Still, the laws in many states are limited. Most states that have enacted bans restrict the actions of licensed mental-health practitioners like psychiatrists, psychologists, and social workers, and are focused on minors. These laws don’t affect unlicensed practitioners or adults who seek their services. This will be the case for Rhode Island in the very likely event that the newly passed bill is signed into law. In contrast, New Jersey’s JONAH case declared conversion therapy completely illegal in the state on the basis of consumer fraud. Even an adult who wants to undergo treatment with a life coach, a clergy member, or other provider not subject to the rules of a licensing board can’t do so legally, because of the lack of evidence that conversion therapy works.

Despite states’ initiatives, Drescher notes that the practice remains notoriously hard to track and document. News stories of religiously affiliated camps abound.
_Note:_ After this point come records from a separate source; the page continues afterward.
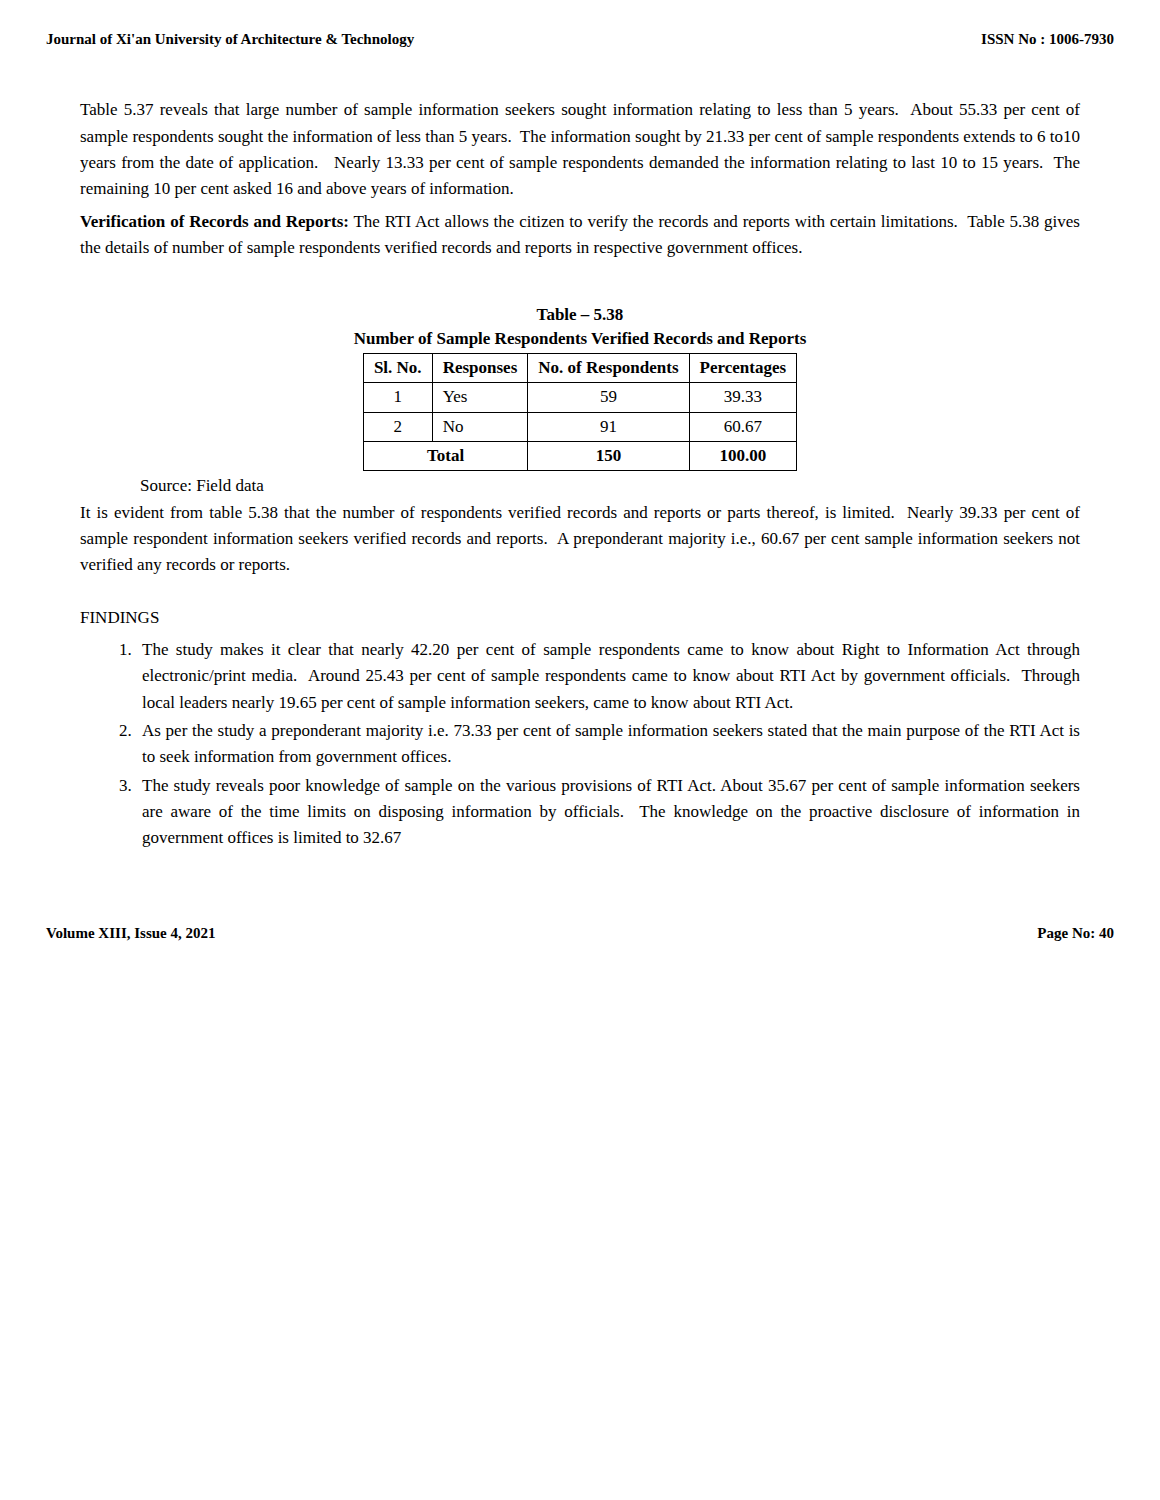Journal of Xi'an University of Architecture & Technology ISSN No : 1006-7930
Table 5.37 reveals that large number of sample information seekers sought information relating to less than 5 years. About 55.33 per cent of sample respondents sought the information of less than 5 years. The information sought by 21.33 per cent of sample respondents extends to 6 to10 years from the date of application. Nearly 13.33 per cent of sample respondents demanded the information relating to last 10 to 15 years. The remaining 10 per cent asked 16 and above years of information.
Verification of Records and Reports: The RTI Act allows the citizen to verify the records and reports with certain limitations. Table 5.38 gives the details of number of sample respondents verified records and reports in respective government offices.
Table – 5.38
Number of Sample Respondents Verified Records and Reports
| Sl. No. | Responses | No. of Respondents | Percentages |
| --- | --- | --- | --- |
| 1 | Yes | 59 | 39.33 |
| 2 | No | 91 | 60.67 |
| Total | 150 | 100.00 |
Source: Field data
It is evident from table 5.38 that the number of respondents verified records and reports or parts thereof, is limited. Nearly 39.33 per cent of sample respondent information seekers verified records and reports. A preponderant majority i.e., 60.67 per cent sample information seekers not verified any records or reports.
FINDINGS
The study makes it clear that nearly 42.20 per cent of sample respondents came to know about Right to Information Act through electronic/print media. Around 25.43 per cent of sample respondents came to know about RTI Act by government officials. Through local leaders nearly 19.65 per cent of sample information seekers, came to know about RTI Act.
As per the study a preponderant majority i.e. 73.33 per cent of sample information seekers stated that the main purpose of the RTI Act is to seek information from government offices.
The study reveals poor knowledge of sample on the various provisions of RTI Act. About 35.67 per cent of sample information seekers are aware of the time limits on disposing information by officials. The knowledge on the proactive disclosure of information in government offices is limited to 32.67
Volume XIII, Issue 4, 2021 Page No: 40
And in light of the increasing attention the JONAH case has drawn, McCoy says, those who try to change the sexual orientations of their clients have shifted the language by which they advertise: “Of course no one is saying, ‘I do conversion therapy’—that doesn’t happen anymore.” Rather, according to McCoy, those who practice it trade in phrases like “unwanted same-sex attraction,” or “sexual confusion.” Stamping out those practices would call for a law that takes more a general approach, possibly building off the consumer-fraud ruling in the JONAH case.
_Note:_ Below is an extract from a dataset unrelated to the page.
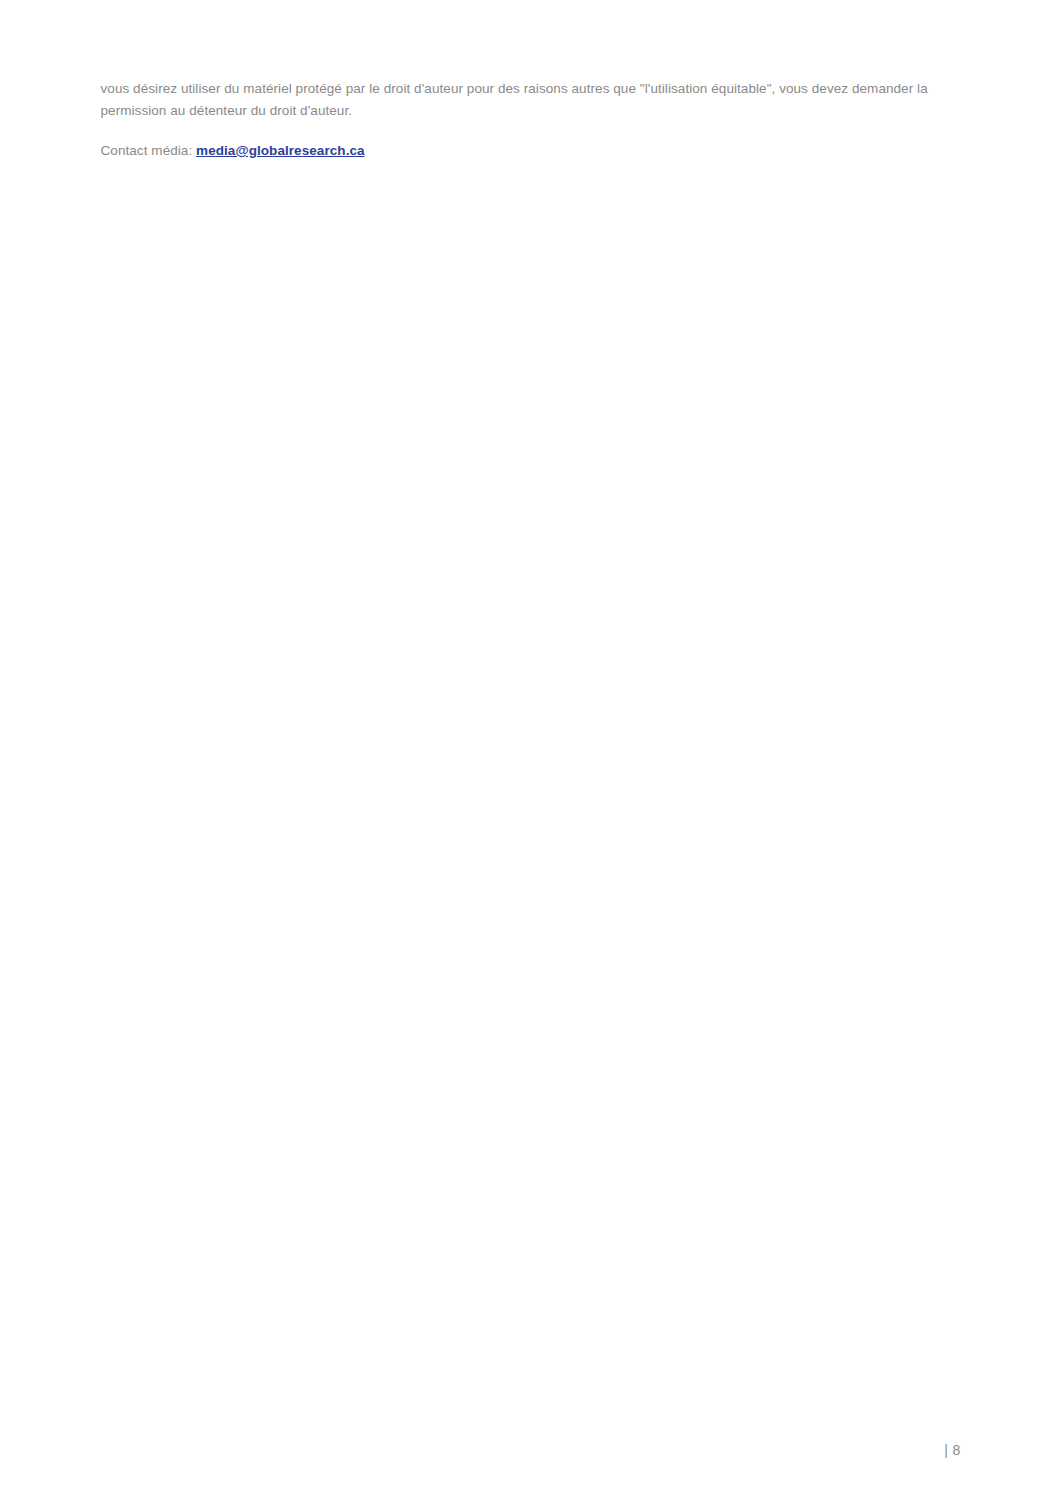vous désirez utiliser du matériel protégé par le droit d'auteur pour des raisons autres que "l'utilisation équitable", vous devez demander la permission au détenteur du droit d'auteur.
Contact média: media@globalresearch.ca
| 8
And while McCoy believes a ban like that at the federal level is unlikely to pass under the current administration, Democratic Senators still appear to be trying. The Therapeutic Fraud Prevention Act, a bill focused on illegalizing any conversion therapy that charges money, was filed in the U.S. Senate in April. The bill draws on the same consumer-fraud logic as the JONAH case, and would extend the bans that already exist in several states. Whether the “chilling effect” of the JONAH case lends the bill any momentum, and whether state-level bans continue to fill the gaps in the meantime and prevent the kind of abuse that Unger and Levin underwent, remains to be seen.